Objetivo da tarefa
Reescreva, sem nenhuma alteração, o trecho das linhas abaixo que vai da linha com "Page size: 2001x1125." até a linha com "title Progetto Presidio", incluindo as duas. Não acrescente nenhuma outra linha.
+++ Dados do exercício
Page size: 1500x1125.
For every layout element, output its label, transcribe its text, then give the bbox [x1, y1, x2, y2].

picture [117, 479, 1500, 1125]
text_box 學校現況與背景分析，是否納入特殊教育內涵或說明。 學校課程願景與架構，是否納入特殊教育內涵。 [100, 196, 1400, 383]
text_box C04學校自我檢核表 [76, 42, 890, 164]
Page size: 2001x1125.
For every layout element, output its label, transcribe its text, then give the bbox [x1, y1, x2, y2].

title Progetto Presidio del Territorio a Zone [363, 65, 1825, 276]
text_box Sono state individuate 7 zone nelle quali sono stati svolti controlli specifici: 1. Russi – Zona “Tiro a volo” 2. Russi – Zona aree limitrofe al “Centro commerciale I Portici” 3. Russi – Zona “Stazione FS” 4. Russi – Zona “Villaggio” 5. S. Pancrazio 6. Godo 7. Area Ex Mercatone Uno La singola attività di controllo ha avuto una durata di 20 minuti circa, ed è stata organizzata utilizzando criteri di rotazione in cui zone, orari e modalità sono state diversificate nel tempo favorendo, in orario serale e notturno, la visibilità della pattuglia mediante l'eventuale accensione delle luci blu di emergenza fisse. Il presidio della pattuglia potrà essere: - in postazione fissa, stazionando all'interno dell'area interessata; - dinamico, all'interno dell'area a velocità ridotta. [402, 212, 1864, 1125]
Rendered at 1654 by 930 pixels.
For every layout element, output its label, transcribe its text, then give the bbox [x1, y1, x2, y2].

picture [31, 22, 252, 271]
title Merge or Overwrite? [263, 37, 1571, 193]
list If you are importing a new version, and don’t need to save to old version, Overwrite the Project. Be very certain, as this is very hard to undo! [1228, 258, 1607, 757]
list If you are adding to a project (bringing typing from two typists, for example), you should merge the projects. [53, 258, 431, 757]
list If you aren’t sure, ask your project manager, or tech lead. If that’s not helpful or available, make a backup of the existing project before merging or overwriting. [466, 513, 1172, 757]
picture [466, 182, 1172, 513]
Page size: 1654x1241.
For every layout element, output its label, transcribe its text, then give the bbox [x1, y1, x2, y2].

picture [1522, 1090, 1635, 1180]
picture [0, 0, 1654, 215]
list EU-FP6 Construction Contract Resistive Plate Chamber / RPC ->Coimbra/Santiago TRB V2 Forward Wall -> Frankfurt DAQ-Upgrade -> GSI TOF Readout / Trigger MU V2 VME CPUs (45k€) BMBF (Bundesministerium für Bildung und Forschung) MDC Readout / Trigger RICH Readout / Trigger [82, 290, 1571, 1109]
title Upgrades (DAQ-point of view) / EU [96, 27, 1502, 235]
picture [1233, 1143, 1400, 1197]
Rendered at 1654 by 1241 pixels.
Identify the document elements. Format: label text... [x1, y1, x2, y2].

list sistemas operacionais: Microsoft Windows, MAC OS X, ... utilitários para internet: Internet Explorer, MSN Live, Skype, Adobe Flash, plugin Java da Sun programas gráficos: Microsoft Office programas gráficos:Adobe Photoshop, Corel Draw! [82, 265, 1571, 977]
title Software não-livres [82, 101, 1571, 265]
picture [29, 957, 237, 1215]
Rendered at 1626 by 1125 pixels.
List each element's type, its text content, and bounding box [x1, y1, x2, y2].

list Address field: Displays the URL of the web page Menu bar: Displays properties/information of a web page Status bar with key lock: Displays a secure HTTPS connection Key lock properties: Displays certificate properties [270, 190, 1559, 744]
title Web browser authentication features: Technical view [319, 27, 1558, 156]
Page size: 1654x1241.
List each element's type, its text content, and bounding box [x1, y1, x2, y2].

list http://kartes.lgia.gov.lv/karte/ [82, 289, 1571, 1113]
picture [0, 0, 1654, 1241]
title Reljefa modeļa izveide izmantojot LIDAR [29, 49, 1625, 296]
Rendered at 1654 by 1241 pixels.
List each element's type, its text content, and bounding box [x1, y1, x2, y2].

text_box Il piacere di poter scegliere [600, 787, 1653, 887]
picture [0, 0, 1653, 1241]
++++++
Resposta da tarefa
Page size: 2001x1125.
For every layout element, output its label, transcribe its text, then give the bbox [x1, y1, x2, y2].

title Progetto Presidio del Territorio a Zone [363, 65, 1825, 276]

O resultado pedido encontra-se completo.